*READING TEXT:*
================================

West End wonder: Shaftesbury Avenue and long-running shows such as Les Misérables remain a magnet for tourists
West End wonder: Shaftesbury Avenue and long-running shows such as Les Misérables remain a magnet for tourists

Has London reached peak theatre? On Saturday night I enjoyed my third West End revival of the month, Tom Stoppard’s dazzling Travesties, at the Apollo. Tom Hollander’s starring role is surely the performance of the year but the rest of the cast were gabbling their lines, as if frantic to get on to their next play as the run ends this week. The theatre was, of course, packed and ecstatic.

London theatre attendances plateaued last year at 14 million, after rising by a third since the turn of the century. Plays were two per cent up, musicals two per cent down but the latter may be partly due to a number of theatres closing temporarily for rebuilding.

What is clearly the case is that theatre-land continues strong, for all the woes that thespians incant whenever a particular audience tails off or some cut is threatened to a grant. The London stage, like London’s football, has never been so popular and profitable.

I can recall when the Evening Standard theatre listings page stuck at 40 venues. Commercial theatre seemed doomed. Producers were claiming that plays with casts of more than three actors, such as by Shakespeare, would never be staged outside the subsidised sector. Yet London this week has more than 180 venues performing some sort of live drama, almost all of it unsubsidised and with casts of six or more.

The reason is simple. Audiences will pay good money to see a good play, including in the historic West End theatres whose listing for preservation remains conservation’s most lucrative boon to tourism. Their owners are not philanthropists but hard-nosed entrepreneurs.

================================

[Collection entries]

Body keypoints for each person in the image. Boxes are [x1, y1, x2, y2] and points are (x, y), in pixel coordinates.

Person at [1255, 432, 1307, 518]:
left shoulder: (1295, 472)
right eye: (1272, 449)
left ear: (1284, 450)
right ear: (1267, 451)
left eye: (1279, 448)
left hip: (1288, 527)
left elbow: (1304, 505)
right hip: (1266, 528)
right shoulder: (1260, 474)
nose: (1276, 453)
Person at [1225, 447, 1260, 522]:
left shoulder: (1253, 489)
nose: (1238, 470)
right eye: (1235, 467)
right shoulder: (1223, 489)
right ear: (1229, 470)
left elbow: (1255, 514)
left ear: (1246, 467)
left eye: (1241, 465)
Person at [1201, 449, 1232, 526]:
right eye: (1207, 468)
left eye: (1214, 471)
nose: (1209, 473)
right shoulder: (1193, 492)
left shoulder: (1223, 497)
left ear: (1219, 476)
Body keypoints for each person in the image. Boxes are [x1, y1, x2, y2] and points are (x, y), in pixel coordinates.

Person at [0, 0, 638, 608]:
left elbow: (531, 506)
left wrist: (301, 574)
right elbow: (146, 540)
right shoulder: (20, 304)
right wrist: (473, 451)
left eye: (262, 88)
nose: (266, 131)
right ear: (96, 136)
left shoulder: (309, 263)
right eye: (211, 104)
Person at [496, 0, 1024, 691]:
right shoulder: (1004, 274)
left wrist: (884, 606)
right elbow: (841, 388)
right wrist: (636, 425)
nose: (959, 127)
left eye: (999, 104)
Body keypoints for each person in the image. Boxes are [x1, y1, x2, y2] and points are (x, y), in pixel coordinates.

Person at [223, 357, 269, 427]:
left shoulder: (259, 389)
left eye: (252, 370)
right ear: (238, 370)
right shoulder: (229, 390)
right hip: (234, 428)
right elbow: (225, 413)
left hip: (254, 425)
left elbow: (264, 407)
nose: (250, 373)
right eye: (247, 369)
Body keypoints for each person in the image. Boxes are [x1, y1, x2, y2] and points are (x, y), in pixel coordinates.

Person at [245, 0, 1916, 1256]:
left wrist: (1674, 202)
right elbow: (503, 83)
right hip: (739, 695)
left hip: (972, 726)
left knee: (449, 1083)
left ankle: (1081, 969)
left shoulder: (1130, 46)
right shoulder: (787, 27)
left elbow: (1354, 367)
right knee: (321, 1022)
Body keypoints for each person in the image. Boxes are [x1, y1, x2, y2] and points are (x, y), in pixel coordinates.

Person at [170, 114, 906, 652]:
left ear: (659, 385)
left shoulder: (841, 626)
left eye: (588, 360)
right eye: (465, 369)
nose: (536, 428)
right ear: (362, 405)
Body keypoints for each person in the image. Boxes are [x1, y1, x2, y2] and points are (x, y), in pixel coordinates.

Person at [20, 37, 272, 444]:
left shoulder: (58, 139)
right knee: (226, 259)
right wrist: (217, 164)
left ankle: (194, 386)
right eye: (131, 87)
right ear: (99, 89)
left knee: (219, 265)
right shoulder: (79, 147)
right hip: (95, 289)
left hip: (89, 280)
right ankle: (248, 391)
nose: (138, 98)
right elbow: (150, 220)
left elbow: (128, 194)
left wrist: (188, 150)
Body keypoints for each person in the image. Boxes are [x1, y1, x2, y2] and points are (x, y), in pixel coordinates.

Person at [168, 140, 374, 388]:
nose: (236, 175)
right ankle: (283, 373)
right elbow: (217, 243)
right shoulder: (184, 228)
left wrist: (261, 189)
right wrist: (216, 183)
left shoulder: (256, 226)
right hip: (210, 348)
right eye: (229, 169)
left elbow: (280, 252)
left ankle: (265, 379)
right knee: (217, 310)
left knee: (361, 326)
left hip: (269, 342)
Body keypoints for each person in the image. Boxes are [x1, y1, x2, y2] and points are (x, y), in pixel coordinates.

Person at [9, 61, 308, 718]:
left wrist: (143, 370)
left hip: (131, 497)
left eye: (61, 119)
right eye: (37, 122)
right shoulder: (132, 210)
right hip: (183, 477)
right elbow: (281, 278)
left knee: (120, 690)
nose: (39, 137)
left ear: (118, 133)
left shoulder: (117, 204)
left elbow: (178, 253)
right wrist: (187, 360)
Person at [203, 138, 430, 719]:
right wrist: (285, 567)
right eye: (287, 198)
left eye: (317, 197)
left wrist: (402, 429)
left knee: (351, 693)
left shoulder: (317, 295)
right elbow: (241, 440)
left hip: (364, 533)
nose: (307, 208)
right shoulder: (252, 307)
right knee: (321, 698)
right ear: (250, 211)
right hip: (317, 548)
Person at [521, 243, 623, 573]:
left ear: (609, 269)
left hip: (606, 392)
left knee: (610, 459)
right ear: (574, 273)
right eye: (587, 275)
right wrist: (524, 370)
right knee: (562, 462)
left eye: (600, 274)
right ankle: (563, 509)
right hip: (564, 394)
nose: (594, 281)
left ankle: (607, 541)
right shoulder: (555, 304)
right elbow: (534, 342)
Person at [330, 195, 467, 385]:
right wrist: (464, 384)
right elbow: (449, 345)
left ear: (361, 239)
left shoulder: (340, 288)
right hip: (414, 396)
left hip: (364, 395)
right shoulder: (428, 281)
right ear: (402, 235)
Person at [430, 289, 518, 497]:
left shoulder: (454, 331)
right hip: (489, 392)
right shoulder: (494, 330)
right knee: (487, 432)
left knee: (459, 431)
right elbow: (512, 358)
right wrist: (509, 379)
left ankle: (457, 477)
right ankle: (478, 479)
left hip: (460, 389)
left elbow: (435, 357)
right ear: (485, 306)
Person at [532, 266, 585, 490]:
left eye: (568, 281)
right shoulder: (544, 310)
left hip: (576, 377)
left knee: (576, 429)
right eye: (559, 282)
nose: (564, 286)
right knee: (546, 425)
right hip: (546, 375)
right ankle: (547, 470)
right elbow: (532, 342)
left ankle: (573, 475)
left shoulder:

================================

How might the piece on London theatre go on from its last sentence? Give what follows.

*ANSWER FOR THE TASK:*
The market is responding in other ways. Nicholas Hytner’s 900-seat venture, The Bridge, is about to open in the “Fosterland” wilderness opposite the Tower of London. It will test the thesis that a talented director can conjure an audience anywhere — witness Peter Gill’s former Hammersmith Riverside. Hytner is not alone. New theatres are springing up like towers of luxury flats. In the pipeline are the Nimax, replacing the old Astoria, a new Sondheim theatre, a rebuilt Victoria Palace, a new Rose in Southwark and a new Sadler’s Wells, bravely located in the Orwellian horror that is Stratford’s Olympicopolis.

In addition, studio and pub theatres come and go by the week and appear in no statistics. Prime among these are such irrepressible pop-ups as the King’s Cross Theatre and Found 111, both currently looking for somewhere, I hope, fashionably grim to show their wares. Almost all these ventures, including Hytner’s, are privately financed. Like theatres of old, they depend on their wits and the quality of their work to survive, and survive they do.

Many of the new London theatres have contrived to insert themselves into the rhythm of the property boom. Giant developments at Victoria and Tottenham Court Road were required as “planning gain” to save or replace auditoriums on their sites. A theatre is a sort of church, hallowing the land on which it sits by its very presence.

Hytner will not have paid full market rate for his theatre. It is the way in which Berkeley Homes gained permission for the block of £1 million flats that sits atop the theatre at One Tower Bridge. Almost every new development concocts some corporate euphemism for “theatre” in its planning application or prospectus. The Malaysian investment “village” that is Battersea power station promotes itself with “nine curated entertainment platforms”. Queen’s Wharf in Hammersmith is to have “a vibrant arts hub”. Twickenham’s Brewery Gate comes with an appealing 320-seat theatre. To the luxury market, “vibrant creativity” is what salesmen call the “amenity of choice”, presumably after the pool, the wine cellar and the gym.

The gimmick of cramming in culture to dazzle planners into permitting more outrageous developments has had a chequered history. Who remembers the Mermaid or the Cochrane theatres? The Shaw now belongs to a hotel and the Peacock to LSE. Theatres need personalities of their own rather than lending a dollop of glamour to a property speculation.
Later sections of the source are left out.